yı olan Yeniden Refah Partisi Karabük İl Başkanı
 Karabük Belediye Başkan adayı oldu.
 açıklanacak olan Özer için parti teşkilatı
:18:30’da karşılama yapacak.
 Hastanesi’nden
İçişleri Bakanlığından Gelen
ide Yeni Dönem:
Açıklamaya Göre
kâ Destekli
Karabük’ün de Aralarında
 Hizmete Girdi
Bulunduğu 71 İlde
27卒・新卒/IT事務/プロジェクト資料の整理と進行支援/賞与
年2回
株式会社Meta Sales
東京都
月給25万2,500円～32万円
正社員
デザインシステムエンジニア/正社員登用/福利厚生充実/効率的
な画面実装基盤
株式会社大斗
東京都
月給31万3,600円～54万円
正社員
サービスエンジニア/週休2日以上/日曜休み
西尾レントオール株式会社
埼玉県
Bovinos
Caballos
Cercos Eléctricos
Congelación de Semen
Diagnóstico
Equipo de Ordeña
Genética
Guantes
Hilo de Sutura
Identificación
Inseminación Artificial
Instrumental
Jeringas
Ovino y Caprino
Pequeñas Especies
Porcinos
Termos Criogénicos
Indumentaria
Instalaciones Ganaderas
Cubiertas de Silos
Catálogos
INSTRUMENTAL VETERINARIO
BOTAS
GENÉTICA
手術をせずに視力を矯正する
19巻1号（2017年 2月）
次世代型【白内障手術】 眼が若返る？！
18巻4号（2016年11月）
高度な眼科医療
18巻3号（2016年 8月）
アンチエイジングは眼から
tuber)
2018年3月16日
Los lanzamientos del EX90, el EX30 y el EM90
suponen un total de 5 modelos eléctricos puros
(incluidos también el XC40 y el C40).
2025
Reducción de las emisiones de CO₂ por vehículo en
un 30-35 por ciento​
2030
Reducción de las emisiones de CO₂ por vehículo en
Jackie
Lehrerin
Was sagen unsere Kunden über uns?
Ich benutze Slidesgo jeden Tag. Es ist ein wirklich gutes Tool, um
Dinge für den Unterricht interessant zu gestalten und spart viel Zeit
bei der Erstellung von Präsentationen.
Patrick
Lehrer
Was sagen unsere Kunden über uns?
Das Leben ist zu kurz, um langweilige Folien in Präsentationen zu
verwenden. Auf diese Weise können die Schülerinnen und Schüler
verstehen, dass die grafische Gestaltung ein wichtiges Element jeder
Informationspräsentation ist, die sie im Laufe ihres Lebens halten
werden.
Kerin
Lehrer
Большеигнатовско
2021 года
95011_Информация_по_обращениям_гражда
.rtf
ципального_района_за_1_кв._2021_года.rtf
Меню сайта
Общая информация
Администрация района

□ □ □ □

PROBLEM TO SOLVE: Reproduce every line of the material above character for character, keeping each line break where it falls.

SOLUTION:
yı olan Yeniden Refah Partisi Karabük İl Başkanı
 Karabük Belediye Başkan adayı oldu.
 açıklanacak olan Özer için parti teşkilatı
:18:30’da karşılama yapacak.
 Hastanesi’nden
İçişleri Bakanlığından Gelen
ide Yeni Dönem:
Açıklamaya Göre
kâ Destekli
Karabük’ün de Aralarında
 Hizmete Girdi
Bulunduğu 71 İlde
27卒・新卒/IT事務/プロジェクト資料の整理と進行支援/賞与
年2回
株式会社Meta Sales
東京都
月給25万2,500円～32万円
正社員
デザインシステムエンジニア/正社員登用/福利厚生充実/効率的
な画面実装基盤
株式会社大斗
東京都
月給31万3,600円～54万円
正社員
サービスエンジニア/週休2日以上/日曜休み
西尾レントオール株式会社
埼玉県
Bovinos
Caballos
Cercos Eléctricos
Congelación de Semen
Diagnóstico
Equipo de Ordeña
Genética
Guantes
Hilo de Sutura
Identificación
Inseminación Artificial
Instrumental
Jeringas
Ovino y Caprino
Pequeñas Especies
Porcinos
Termos Criogénicos
Indumentaria
Instalaciones Ganaderas
Cubiertas de Silos
Catálogos
INSTRUMENTAL VETERINARIO
BOTAS
GENÉTICA
手術をせずに視力を矯正する
19巻1号（2017年 2月）
次世代型【白内障手術】 眼が若返る？！
18巻4号（2016年11月）
高度な眼科医療
18巻3号（2016年 8月）
アンチエイジングは眼から
tuber)
2018年3月16日
Los lanzamientos del EX90, el EX30 y el EM90
suponen un total de 5 modelos eléctricos puros
(incluidos también el XC40 y el C40).
2025
Reducción de las emisiones de CO₂ por vehículo en
un 30-35 por ciento​
2030
Reducción de las emisiones de CO₂ por vehículo en
Jackie
Lehrerin
Was sagen unsere Kunden über uns?
Ich benutze Slidesgo jeden Tag. Es ist ein wirklich gutes Tool, um
Dinge für den Unterricht interessant zu gestalten und spart viel Zeit
bei der Erstellung von Präsentationen.
Patrick
Lehrer
Was sagen unsere Kunden über uns?
Das Leben ist zu kurz, um langweilige Folien in Präsentationen zu
verwenden. Auf diese Weise können die Schülerinnen und Schüler
verstehen, dass die grafische Gestaltung ein wichtiges Element jeder
Informationspräsentation ist, die sie im Laufe ihres Lebens halten
werden.
Kerin
Lehrer
Большеигнатовско
2021 года
95011_Информация_по_обращениям_гражда
.rtf
ципального_района_за_1_кв._2021_года.rtf
Меню сайта
Общая информация
Администрация района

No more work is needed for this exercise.